La ville de Cannes va restreindre drastiquement l’accès de sa baie aux paquebots géants dès 2026, limitant leur présence à un seul navire de plus de 3.000 passagers par jour. Une décision qui s’inscrit dans une volonté affirmée de protection environnementale.
À partir de 2026, Cannes n’autorisera qu’un seul paquebot de plus de 3.000 personnes à mouiller quotidiennement dans sa baie. « Jamais deux en même temps », précise la municipalité dans un communiqué publié samedi. La ville ne possédant pas de port adapté à ces navires, ceux-ci restent en mer et leurs passagers rejoignent la terre ferme grâce à des navettes.
Pour pallier l’absence de pouvoir de police environnementale au-delà des 300 mètres du rivage, la municipalité a contourné l’obstacle via un accord contractuel. Cette décision a été entérinée vendredi à l’unanimité par le conseil municipal. Elle repose sur un contrat avec la société gestionnaire du terminal de croisières.

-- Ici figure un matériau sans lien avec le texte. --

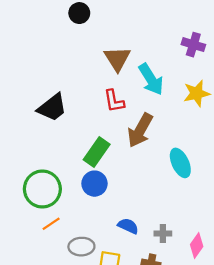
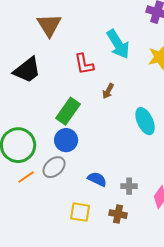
brown triangle: (117, 59) -> (49, 25), moved
brown arrow: (140, 130) -> (108, 91), size x0.5
gray ellipse: (81, 247) -> (54, 167), moved, turned -40

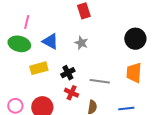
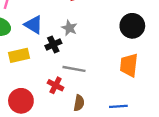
black cross: (68, 73) -> (53, 44), moved
gray line: (100, 81) -> (74, 69), moved

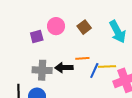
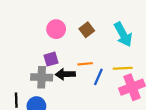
purple square: (37, 37) -> (51, 59), moved
yellow line: (107, 67) -> (123, 68), moved

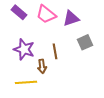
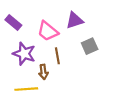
purple rectangle: (19, 12) -> (13, 23), moved
pink trapezoid: (46, 14) -> (48, 31), moved

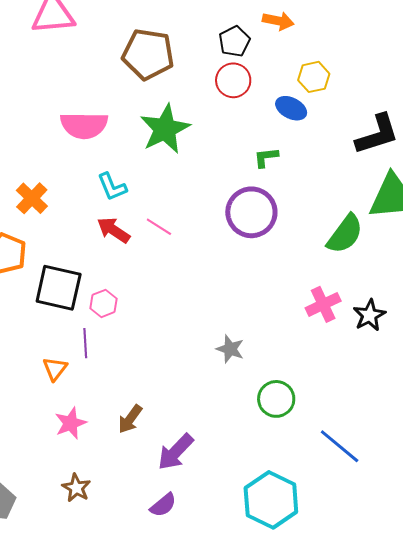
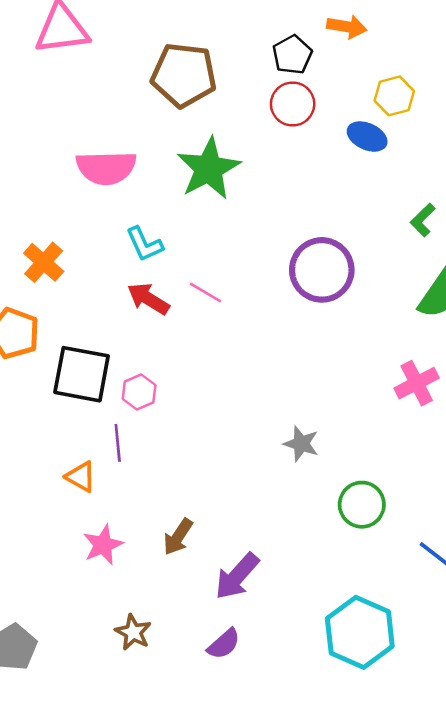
green L-shape: (266, 157) -> (423, 220), moved, turned -36
orange triangle: (55, 369) -> (81, 477), turned -36
brown star: (76, 488) -> (133, 632), moved

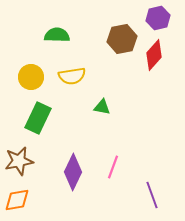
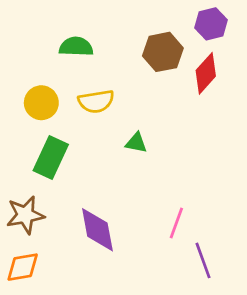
pink line: (113, 167) -> (176, 223), moved
purple diamond: (73, 172) -> (97, 230), turned -36

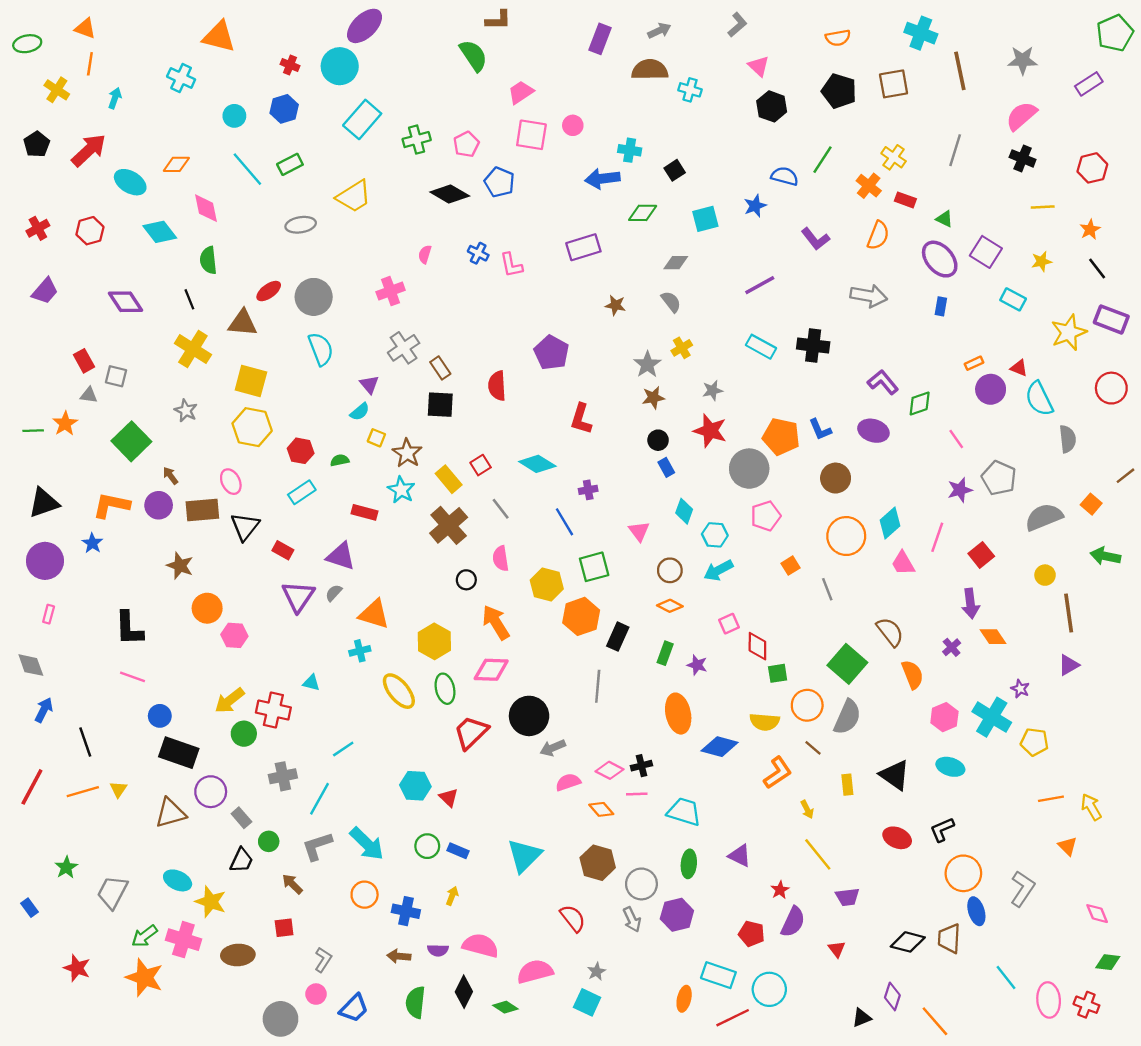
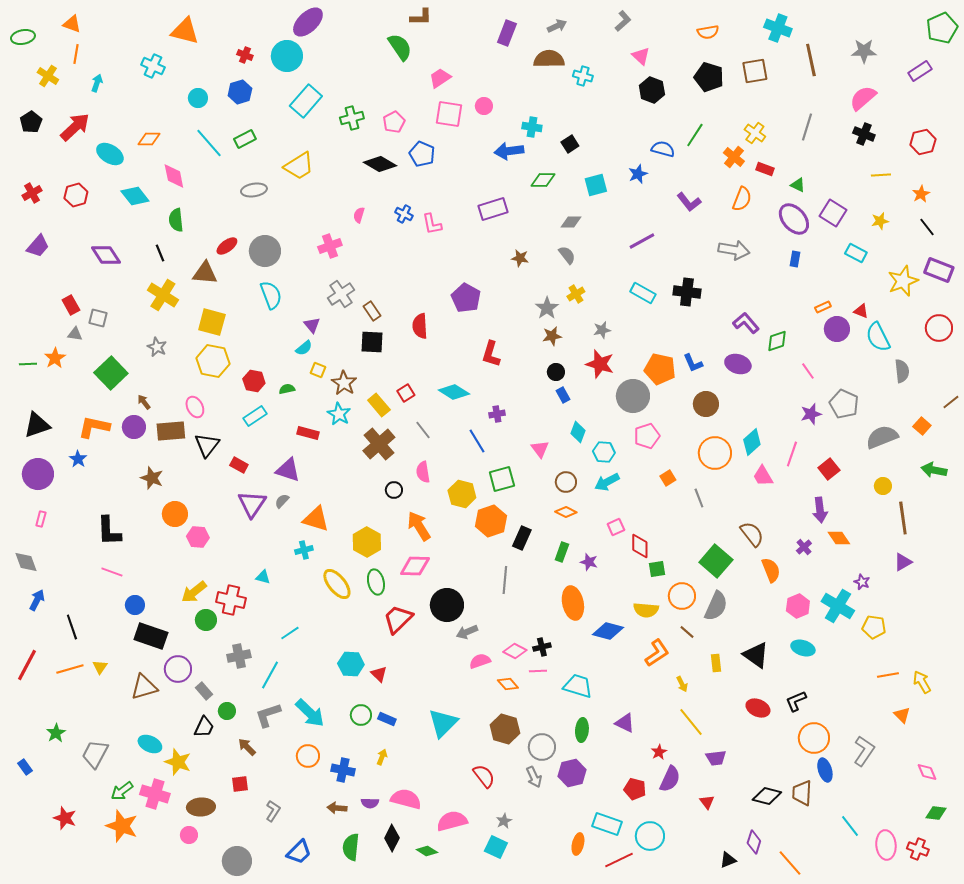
pink circle: (316, 994) -> (189, 835), moved

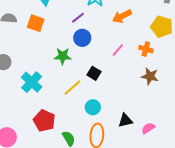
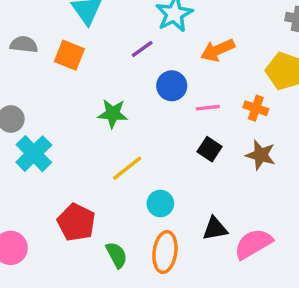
blue circle: (82, 38) -> (172, 86), moved
pink line: (118, 50) -> (208, 108), turned 40
black square: (94, 73) -> (210, 149), moved
cyan cross: (32, 82) -> (34, 154), moved
pink semicircle: (148, 128) -> (253, 244), size x1.6

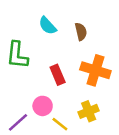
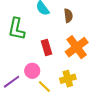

Une réduction drastique des escales dès 2026
Ce nouvel engagement prévoit une diminution significative du nombre d’escales de grands navires : 34 en 2026, puis 31 en 2027. Un recul de près de 50 % par rapport aux chiffres actuels. La capacité maximale d’accueil sera quant à elle limitée à 6.000 croisiéristes par jour.
À l’horizon 2030, Cannes entend aller encore plus loin dans sa transition écologique. Elle souhaite n’accueillir que des navires capables de transporter un maximum de 1.300 passagers, dans une logique de tourisme plus durable et moins invasif.
Le maire de Cannes veut un tourisme maritime plus responsable
« Il ne s’agit pas d’être contre les croisières mais d’accueillir, à terme, seulement des unités plus petites, plus esthétiques, plus modernes et respectueuses de l’environnement », explique le maire LR de Cannes, David Lisnard. Il rappelle qu’il plaide depuis dix ans pour une extension des pouvoirs de police des maires en matière environnementale, sans obtenir gain de cause auprès de l’État.
En 2019 déjà, la municipalité avait instauré une charte environnementale à destination des compagnies de croisières, menaçant de suspendre les excursions de passagers en cas de non-respect.
Réactions partagées dans le secteur de la croisière
La Cruise Lines International Association (Clia), qui représente l’industrie de la croisière, a regretté cette décision. Elle la considère comme une restriction injustifiée qui pénalise un secteur permettant « à des millions de personnes de découvrir le monde, tout en contribuant activement à la vitalité des villes portuaires ».
En 2024, la baie de Cannes a accueilli 175 escales et 460.000 croisiéristes. Certains paquebots atteignent ou dépassent les 5.000 passagers, une affluence de plus en plus remise en question au regard de son impact environnemental.
Nice aussi adapte sa stratégie face aux paquebots
De son côté, le maire de Nice et président de la métropole Nice Côte d’Azur, Christian Estrosi, avait initialement prévu d’interdire les escales des navires de plus de 900 passagers à Villefranche-sur-mer dès juillet. Il a finalement revu sa position et choisi d’instaurer une limitation encadrée.
Dès le 1er juillet, 65 escales seront autorisées chaque année dans la rade de Villefranche-sur-mer, mais toujours à raison d’un seul navire par jour, et uniquement pour des paquebots transportant moins de 2.500 passagers. À Nice, seuls les navires de moins de 450 passagers pourront accoster au port.